単複戦略に限らず、どれだけ優れたロジックを用いても、生き物が走る競馬において的中率100%を達成することは不可能です。
大切なのは1レースごとの結果に一喜一憂せず、トータルで資産がプラスになるような管理能力を磨くこと。
たとえ数回外れたとしても、次にしっかりとした根拠で取り戻せば問題ありません。
現実的に当たり続けることは無理だと割り切り、外れた際にも冷静でいられるだけの余剰資金と、精神的な余裕を持って挑みましょう。
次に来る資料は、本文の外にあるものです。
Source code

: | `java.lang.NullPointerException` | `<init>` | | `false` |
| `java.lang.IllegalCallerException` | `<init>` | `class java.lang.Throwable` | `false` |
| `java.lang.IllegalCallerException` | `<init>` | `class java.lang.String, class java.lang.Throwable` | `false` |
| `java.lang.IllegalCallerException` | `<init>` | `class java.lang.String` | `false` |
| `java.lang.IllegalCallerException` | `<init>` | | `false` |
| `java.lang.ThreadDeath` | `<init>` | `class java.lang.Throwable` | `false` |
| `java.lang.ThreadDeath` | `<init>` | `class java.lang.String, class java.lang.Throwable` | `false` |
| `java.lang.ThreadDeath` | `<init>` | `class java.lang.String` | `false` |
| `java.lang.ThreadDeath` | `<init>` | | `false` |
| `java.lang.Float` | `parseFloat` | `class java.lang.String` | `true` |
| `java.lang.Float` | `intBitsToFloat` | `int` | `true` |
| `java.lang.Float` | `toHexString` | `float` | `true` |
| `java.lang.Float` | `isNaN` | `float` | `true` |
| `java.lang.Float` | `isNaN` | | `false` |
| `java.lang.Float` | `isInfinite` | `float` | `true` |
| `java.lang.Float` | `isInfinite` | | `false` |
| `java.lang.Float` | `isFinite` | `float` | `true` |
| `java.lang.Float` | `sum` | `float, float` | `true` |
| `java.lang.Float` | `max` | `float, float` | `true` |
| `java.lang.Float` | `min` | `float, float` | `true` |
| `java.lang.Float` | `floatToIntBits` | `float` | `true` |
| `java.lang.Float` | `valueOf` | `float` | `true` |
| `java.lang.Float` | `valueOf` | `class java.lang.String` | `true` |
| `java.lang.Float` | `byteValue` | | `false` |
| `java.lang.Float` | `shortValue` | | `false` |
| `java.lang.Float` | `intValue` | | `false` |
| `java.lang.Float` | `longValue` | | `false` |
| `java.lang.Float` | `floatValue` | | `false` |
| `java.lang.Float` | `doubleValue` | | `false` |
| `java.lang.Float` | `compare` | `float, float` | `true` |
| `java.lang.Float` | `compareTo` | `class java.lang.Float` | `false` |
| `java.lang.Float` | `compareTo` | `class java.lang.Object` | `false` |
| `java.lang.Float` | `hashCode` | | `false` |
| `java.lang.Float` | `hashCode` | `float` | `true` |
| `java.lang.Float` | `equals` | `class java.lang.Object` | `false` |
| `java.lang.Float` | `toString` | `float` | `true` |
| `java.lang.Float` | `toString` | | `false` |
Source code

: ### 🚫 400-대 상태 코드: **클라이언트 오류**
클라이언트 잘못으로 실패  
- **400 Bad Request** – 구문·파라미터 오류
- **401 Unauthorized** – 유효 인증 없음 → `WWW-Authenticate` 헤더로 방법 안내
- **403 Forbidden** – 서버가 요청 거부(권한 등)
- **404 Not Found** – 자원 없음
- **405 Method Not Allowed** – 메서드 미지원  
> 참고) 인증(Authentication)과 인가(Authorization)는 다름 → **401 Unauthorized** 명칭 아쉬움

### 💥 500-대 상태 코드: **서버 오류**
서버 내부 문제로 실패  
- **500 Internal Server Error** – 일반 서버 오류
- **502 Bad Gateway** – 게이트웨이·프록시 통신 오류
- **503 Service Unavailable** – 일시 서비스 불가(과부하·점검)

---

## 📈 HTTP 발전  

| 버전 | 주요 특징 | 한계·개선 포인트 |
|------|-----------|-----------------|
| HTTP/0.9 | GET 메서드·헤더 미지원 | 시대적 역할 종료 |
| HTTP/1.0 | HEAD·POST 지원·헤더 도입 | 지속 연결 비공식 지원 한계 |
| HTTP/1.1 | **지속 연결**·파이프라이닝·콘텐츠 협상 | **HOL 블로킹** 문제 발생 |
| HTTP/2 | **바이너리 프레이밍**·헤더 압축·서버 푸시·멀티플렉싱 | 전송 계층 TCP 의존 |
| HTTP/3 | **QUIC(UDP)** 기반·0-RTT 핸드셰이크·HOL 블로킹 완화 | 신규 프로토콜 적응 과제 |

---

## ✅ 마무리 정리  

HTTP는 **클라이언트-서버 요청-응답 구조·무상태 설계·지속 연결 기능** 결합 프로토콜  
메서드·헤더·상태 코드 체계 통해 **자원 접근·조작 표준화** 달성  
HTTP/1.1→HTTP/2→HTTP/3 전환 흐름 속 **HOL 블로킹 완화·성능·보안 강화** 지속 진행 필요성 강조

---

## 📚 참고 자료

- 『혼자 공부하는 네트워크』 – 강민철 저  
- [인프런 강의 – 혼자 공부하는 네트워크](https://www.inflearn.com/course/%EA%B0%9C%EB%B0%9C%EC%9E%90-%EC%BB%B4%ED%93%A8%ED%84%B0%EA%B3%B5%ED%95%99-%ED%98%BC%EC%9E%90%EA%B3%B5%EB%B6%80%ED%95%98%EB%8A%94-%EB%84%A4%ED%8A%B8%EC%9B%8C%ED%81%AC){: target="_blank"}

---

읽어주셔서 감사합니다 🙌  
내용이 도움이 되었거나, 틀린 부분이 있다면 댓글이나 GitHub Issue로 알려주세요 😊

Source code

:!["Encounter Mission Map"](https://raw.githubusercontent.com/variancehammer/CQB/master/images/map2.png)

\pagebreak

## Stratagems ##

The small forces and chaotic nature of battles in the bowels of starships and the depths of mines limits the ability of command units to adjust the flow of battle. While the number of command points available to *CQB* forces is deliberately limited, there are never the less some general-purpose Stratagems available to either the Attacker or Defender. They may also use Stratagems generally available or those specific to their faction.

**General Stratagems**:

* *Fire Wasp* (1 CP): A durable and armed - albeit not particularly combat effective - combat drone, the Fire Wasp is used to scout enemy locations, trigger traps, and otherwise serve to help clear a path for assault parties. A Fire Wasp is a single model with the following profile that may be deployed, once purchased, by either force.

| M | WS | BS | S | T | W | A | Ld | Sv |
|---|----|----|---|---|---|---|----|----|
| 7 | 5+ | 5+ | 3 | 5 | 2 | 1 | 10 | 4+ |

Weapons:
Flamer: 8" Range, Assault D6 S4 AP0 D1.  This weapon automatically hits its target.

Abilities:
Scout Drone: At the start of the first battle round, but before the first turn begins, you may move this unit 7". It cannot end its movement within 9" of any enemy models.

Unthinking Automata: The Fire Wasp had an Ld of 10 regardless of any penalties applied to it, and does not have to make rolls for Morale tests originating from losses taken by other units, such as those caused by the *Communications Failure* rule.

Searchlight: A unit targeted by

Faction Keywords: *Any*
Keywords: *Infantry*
ロジック通りに買って外れたのならそれはある意味「正しい競馬」です
トリガミは「損失の抑制」と受け入れる
単複戦略は、馬券を2点買うため、オッズ次第ではトリガミになる可能性があります。
例えば単勝100円、複勝200円を購入し、複勝のみ的中して払戻金が130円(260円)だった場合、トータルではマイナス収支となります。
ですがこれは決して失敗ではありません。
「もし複勝も外れていたら300円のマイナスだったが、260円戻ってきたことで損失を40円分回避できた」と考えるべきです。
最終的なオッズはレース確定まで分からないため、事前の調整には限界があります。
トリガミを「守りの成功」と捉える前向きな姿勢が、長期的な継続を支えます。



マイナスが嫌なら1点買いを徹底しましょう
まとめ|単複の買い方を極めて競馬で資産を増やそう
- 1レース1頭に絞り、根拠のあるレースのみ参戦する
- オッズに応じて単勝と複勝の比率(基本1:2)を最適化する
- 「ゼロヨン」などの客観的な指標で3着以内の軸を定める
- トリガミになってもリスク抑制と考える
ここまで単複の買い方を用いた競馬投資の考え方についてお話してきました。
単複の買い方をマスターすることは、競馬を単なるギャンブルから「投資」へと昇華させるためのルートです。
単勝による利益の追求と、複勝によるリスクヘッジを組み合わせることで、的中率を維持しながら着実な資産形成を目指せます。
これらのポイントを徹底するだけで、あなたの馬券収支は劇的に改善するはず。
まずは今日から、気になるレースを「単複」の視点で分析することから始めてみましょう。